Quoted passage:
◇ ◇ ◇ ◇ ◇ ◇ ◇
# Forum Home Renovation Painting  Painting over new Colorbond

## Spottiswoode

Time to replace a section of our fence, the old one has rusted out and fallen over. The neighbours side is grey (painted), ours is cream (or whatever the actual colorbond colours are). I will be installing it myself and painting one side (theirs most likely as it will mostly hide behind hedging).  
I've had a bit of a search and come up with painting old colorbond, but not new other than references that new colorbond is difficult to paint. 
Any tips on painting a new colorbond fence please. (as dumb as painting something already painted is). I was thinking of using a roller on the sheets prior to installation and then just painting the posts and channels once installed. Not sure what's the best paint, but haven't asked at the paint shop yet - I will be guided by them, but like to get some feedback from others so they don't try to sell me extras I don't need.

----------


## johnc

We have used Dulux Weathershield on colourbond, seems to have held well, no peeling. Not new though so you may have to deal with a protective coating. We used an airless sprayer which I would suggest may give a better finish than a roller for that application.

----------


## phild01

> We used an airless sprayer

  As an aside, interested in how you thinned the paint for spraying.  I tried recently with no good result as the recommended thinning was no more than 10%.

----------


## johnc

> As an aside, interested in how you thinned the paint for spraying.  I tried recently with no good result as the recommended thinning was no more than 10%.

  Sometimes its easier to not read the instructions :Doh: , I thinned down to the right flow rate according to the little cup that came with the machine. Seemed to work fine certainly held on well.

----------


## dmac

You will need to either let the colorbond age or wash it with something before painting. Vinegar or some sort of degreaser works well.
Paint with your favourite. Ive had good success with White Knights anti rust paints (water based), even SolarGuard but prefer the White Knight as it looks just like the original finish.
Sprayed through an automotive style spray gun with a air compressor. 
Dave.

----------


## Whitey66

Scrub it down with sugar soap, hose off and let dry.
Use a good quality airless sprayer, you will get less overspray and you won't have to dilute the paint at all.
◇ ◇ ◇ ◇ ◇ ◇ ◇
Extracted records:
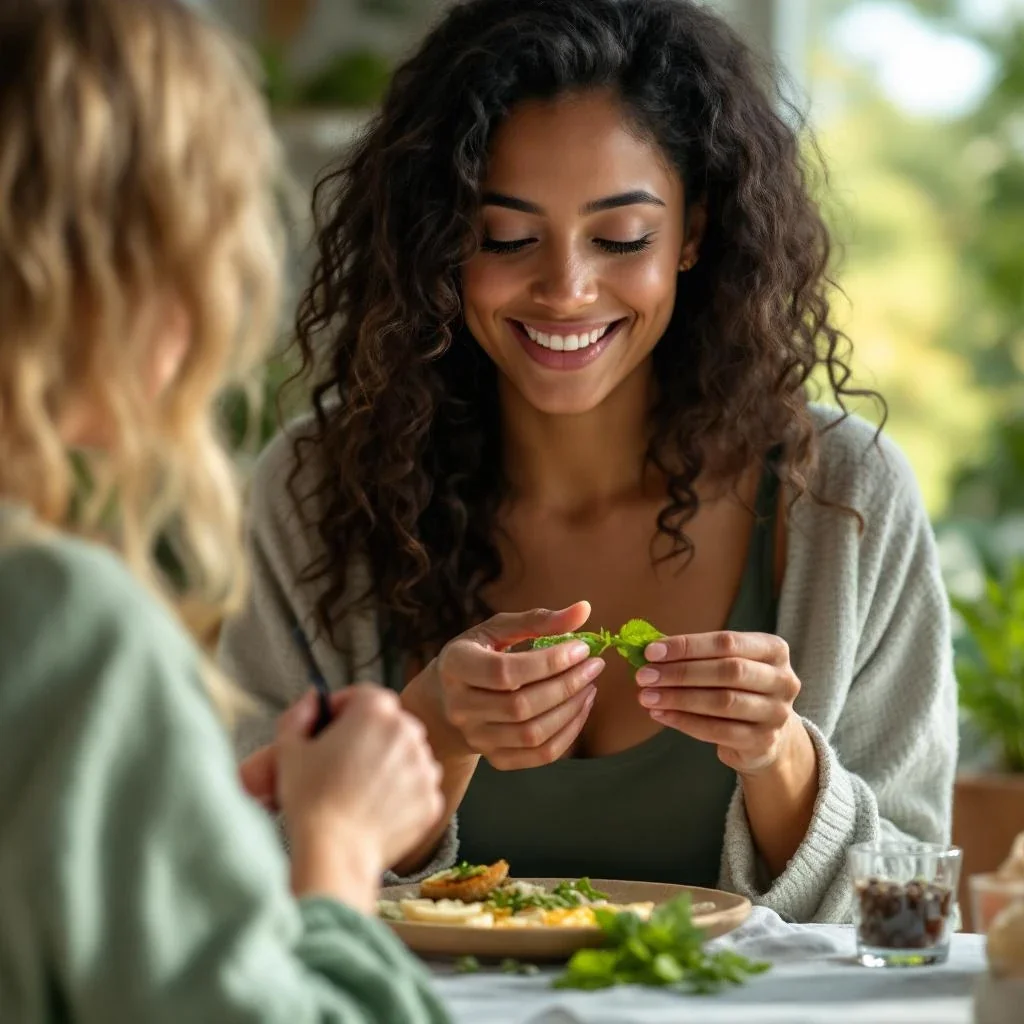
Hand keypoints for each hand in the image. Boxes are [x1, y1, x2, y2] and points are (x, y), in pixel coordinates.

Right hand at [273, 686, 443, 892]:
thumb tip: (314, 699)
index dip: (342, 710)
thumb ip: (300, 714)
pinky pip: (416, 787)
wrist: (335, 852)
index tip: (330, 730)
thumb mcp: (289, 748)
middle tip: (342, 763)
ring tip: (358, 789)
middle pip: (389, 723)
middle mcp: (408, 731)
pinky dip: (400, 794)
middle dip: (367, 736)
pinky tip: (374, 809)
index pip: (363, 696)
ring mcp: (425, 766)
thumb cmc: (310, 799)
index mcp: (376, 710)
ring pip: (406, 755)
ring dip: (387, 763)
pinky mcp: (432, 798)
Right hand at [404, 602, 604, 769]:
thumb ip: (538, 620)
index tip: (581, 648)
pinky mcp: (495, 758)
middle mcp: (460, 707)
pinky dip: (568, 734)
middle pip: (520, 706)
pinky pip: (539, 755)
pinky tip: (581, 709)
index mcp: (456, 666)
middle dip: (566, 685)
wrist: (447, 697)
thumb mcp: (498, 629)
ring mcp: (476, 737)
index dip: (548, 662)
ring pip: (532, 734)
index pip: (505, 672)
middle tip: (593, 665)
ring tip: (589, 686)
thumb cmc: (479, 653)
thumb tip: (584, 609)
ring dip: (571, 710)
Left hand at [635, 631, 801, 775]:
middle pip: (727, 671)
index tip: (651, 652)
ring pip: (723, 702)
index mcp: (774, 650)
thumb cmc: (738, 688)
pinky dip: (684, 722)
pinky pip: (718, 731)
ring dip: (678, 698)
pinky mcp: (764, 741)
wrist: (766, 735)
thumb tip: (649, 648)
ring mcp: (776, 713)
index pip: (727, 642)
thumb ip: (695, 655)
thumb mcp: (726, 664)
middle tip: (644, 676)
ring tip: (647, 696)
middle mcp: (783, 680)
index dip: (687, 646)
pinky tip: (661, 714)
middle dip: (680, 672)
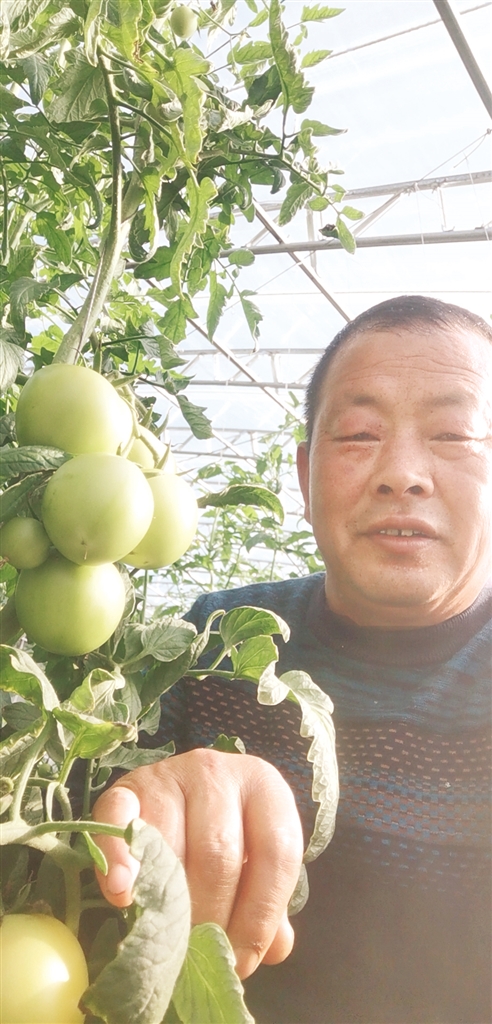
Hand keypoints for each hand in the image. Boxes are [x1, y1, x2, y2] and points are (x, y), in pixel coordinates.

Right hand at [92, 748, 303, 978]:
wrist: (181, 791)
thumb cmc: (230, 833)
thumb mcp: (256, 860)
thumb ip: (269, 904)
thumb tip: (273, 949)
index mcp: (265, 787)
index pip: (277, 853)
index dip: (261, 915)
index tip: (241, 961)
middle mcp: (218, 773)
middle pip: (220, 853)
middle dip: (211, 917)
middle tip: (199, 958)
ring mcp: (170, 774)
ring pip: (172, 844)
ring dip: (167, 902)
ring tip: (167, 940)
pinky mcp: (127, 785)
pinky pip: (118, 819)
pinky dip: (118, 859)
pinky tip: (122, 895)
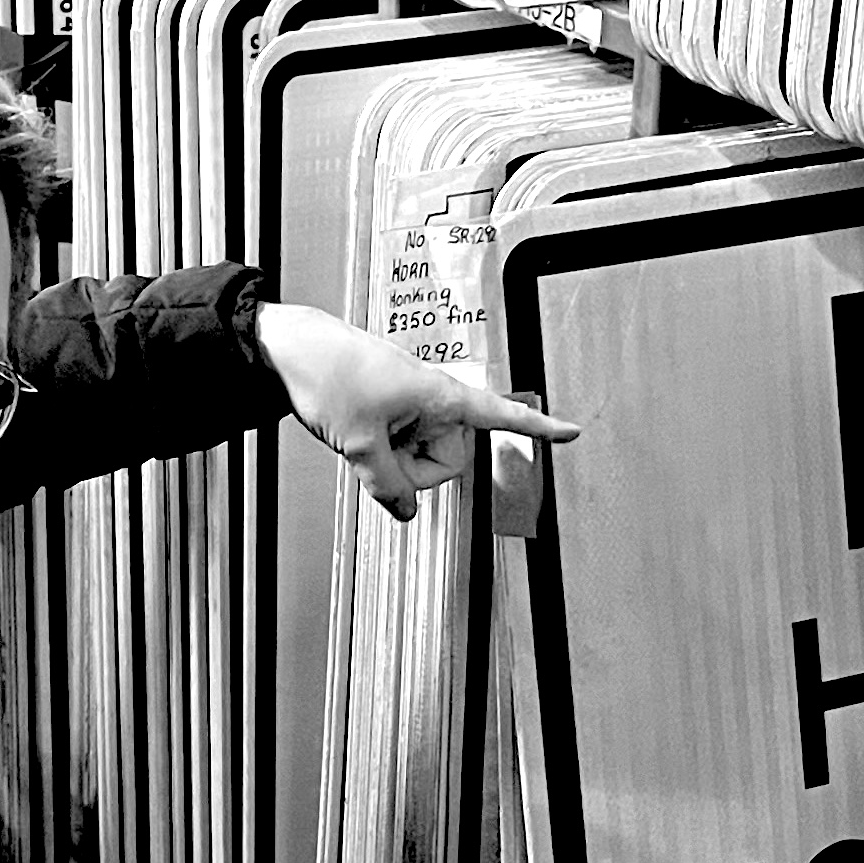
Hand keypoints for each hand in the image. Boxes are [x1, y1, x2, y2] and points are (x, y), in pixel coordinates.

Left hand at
◇ ◇ ◇ ◇ ◇ ◇ ◇
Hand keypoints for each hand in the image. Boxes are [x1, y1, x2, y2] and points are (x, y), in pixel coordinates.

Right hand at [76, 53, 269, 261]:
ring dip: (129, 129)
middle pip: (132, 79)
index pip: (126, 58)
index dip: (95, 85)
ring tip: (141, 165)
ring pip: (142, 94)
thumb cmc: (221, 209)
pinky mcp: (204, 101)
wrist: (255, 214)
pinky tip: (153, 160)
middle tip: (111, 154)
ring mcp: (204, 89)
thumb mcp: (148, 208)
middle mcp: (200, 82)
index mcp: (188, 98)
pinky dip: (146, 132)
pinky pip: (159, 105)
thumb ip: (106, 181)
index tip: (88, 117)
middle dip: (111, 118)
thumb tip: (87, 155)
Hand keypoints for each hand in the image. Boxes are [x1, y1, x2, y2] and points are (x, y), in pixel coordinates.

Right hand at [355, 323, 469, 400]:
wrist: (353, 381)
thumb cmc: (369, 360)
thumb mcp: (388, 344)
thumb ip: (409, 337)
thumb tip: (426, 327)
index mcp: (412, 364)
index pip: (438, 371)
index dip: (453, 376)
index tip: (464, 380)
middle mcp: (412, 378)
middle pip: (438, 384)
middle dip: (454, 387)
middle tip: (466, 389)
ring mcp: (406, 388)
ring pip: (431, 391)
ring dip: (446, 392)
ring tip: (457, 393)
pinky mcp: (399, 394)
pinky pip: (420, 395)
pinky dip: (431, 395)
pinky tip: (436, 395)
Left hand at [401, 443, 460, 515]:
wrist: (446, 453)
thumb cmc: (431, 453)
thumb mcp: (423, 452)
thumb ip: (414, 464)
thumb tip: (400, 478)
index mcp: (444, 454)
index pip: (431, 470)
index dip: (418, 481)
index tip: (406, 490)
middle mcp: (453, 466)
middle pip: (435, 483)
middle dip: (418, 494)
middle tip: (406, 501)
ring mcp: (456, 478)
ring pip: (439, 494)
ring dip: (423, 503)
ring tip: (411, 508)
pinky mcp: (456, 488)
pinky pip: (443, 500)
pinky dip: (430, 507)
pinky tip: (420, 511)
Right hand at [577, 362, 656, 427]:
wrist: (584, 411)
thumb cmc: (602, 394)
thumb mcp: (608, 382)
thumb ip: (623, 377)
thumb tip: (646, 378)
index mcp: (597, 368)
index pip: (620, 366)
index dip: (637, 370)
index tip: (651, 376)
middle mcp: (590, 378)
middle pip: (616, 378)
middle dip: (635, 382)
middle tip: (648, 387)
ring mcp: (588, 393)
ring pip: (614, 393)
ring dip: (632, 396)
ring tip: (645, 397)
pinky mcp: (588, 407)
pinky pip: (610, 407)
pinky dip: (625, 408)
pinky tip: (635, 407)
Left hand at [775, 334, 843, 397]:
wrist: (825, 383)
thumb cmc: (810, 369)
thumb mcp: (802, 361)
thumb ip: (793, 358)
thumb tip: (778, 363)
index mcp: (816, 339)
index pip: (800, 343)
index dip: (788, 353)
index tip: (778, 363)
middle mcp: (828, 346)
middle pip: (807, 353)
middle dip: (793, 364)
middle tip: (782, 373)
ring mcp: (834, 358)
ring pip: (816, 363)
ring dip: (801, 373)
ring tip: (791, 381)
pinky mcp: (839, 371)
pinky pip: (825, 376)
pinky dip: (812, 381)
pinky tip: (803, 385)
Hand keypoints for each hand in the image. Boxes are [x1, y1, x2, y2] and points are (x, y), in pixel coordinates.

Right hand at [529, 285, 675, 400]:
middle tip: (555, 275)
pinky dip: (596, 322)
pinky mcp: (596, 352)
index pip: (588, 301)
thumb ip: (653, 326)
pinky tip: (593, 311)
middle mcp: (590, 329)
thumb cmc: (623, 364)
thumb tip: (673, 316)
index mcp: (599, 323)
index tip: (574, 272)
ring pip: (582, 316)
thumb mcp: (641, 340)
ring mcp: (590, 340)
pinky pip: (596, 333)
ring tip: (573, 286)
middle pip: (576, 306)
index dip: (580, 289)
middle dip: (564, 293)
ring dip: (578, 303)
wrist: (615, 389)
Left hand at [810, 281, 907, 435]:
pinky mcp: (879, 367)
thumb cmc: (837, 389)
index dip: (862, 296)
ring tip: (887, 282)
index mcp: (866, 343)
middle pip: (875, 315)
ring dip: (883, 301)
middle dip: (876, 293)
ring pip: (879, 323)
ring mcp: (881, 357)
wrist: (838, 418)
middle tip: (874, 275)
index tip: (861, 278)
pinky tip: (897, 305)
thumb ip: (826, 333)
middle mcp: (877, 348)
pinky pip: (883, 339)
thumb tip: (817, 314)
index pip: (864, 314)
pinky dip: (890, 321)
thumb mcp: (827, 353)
◇ ◇ ◇ ◇ ◇ ◇ ◇
Problems and tasks:
a - In the thread about painting new Colorbond, what paint did johnc say they had used on Colorbond?
b - Carry on the forum thread about painting new Colorbond from the point where it stops.

Answers to the exercise:
a - Dulux Weathershield.

b -
Airless spraying is also the fastest way bar none, if you can't afford a good quality airless sprayer (they're about $1000 minimum) you can usually hire them.
Regarding paint, I find anything that is used on roofs will do the job and semi-gloss is closer to colourbond than gloss and looks heaps better in my opinion.

----------


## METRIX

New colourbond you should lightly rub it over with a sanding sponge of around 180grit to give the paint something to key into, wash it down then paint. 
I would paint it after install as you will scratch it off during install as the paint will still be soft.
I have painted many colourbond components using either British paints 4 seasons, or Dulux Weathershield, always used a spraygun, gave nice even finish, none has ever peeled.

----------


## Spottiswoode

I got the new fence up during a heat wave between Christmas and New Year. Have thus far avoided painting 'due to the weather', and will put it off a little longer for the same reason. At least we have a pool enclosure that meets the standards now.

----------


## rebuildr86

METRIX is spot on, new colorbond must be rubbed down. Powder coating is very strong  impenetrable, and very tightly bound to the steel. 
And the best way to do that wiht the profile of fence sheeting is with a flexi sponge and a beer in one hand. 
As for painting it, if you want it to last forever, after you have sanded it a bit, your choices for primer are in order of longevity...
a. Non inhibitive epoxy primer (2 pack)
b. Acrylic primer
c. etch primer (not really a good idae as acids cause issues later, but sometimes ppl have success) 
Top coat, 
Stick to semi gloss acrylic which will match the colourbond powdercoating sheen level.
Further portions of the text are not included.